> _WHAT IS NEEDED_: Write out, word for word, the lines of the rows below, starting with the line that contains "January 2024" and going on through the line that contains "Chancellorsville that enabled". Leave the pictures out of your copy.

> _SUPPLIED ENTRIES_:
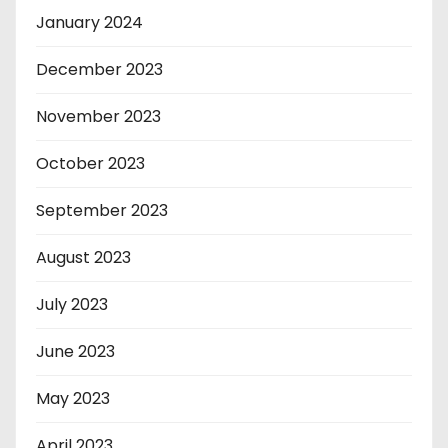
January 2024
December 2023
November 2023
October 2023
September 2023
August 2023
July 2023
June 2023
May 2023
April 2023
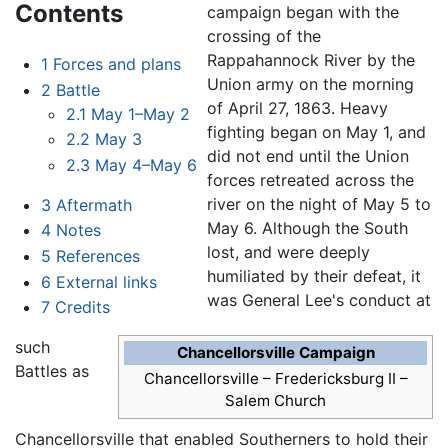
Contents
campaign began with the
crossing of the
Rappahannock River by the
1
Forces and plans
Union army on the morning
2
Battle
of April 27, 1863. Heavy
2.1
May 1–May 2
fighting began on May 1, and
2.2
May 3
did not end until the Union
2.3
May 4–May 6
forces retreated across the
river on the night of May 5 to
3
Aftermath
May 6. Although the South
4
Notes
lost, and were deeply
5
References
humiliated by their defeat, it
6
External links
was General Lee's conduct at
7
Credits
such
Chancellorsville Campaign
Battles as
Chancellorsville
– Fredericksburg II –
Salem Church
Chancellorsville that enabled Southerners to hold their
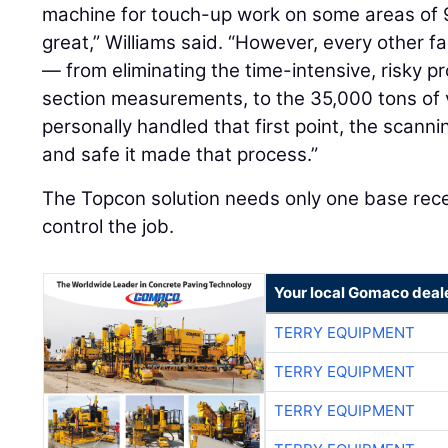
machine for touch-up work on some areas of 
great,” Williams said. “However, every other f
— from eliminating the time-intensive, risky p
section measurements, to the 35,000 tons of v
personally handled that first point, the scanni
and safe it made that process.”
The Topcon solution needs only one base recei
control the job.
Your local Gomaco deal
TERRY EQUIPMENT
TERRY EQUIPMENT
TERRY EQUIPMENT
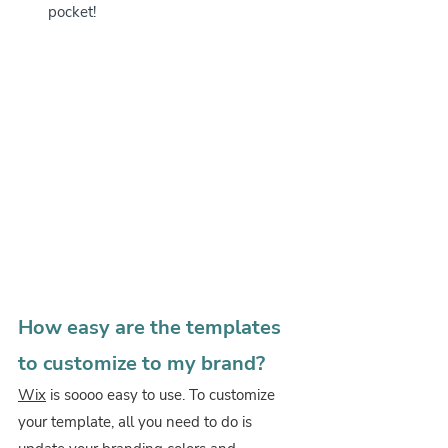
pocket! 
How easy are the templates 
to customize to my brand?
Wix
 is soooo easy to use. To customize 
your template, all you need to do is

* * *

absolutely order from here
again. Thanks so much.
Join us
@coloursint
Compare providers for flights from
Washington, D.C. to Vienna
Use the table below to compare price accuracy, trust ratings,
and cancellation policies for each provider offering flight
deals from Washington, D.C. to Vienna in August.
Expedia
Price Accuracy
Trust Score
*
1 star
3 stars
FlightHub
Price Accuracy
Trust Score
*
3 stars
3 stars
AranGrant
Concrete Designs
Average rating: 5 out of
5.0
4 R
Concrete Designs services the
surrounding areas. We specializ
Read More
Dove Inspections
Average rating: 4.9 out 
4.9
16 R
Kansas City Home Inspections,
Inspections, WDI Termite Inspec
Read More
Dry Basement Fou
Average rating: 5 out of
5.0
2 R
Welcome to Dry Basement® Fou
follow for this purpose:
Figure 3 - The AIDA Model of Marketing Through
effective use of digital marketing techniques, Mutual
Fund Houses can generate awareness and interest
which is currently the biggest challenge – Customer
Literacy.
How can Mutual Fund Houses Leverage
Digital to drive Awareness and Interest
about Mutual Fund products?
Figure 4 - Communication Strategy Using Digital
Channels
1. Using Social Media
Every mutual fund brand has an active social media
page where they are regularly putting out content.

> _SOLUTION_:
January 2024
December 2023
November 2023
October 2023
September 2023
August 2023
July 2023
June 2023
May 2023
April 2023
Contents
campaign began with the
crossing of the
Rappahannock River by the
1
Forces and plans
Union army on the morning
2
Battle
of April 27, 1863. Heavy
2.1
May 1–May 2
fighting began on May 1, and
2.2
May 3
did not end until the Union
2.3
May 4–May 6
forces retreated across the
river on the night of May 5 to
3
Aftermath
May 6. Although the South
4
Notes
lost, and were deeply
5
References
humiliated by their defeat, it
6
External links
was General Lee's conduct at
7
Credits
such
Chancellorsville Campaign
Battles as
Chancellorsville
– Fredericksburg II –
Salem Church
Chancellorsville that enabled Southerners to hold their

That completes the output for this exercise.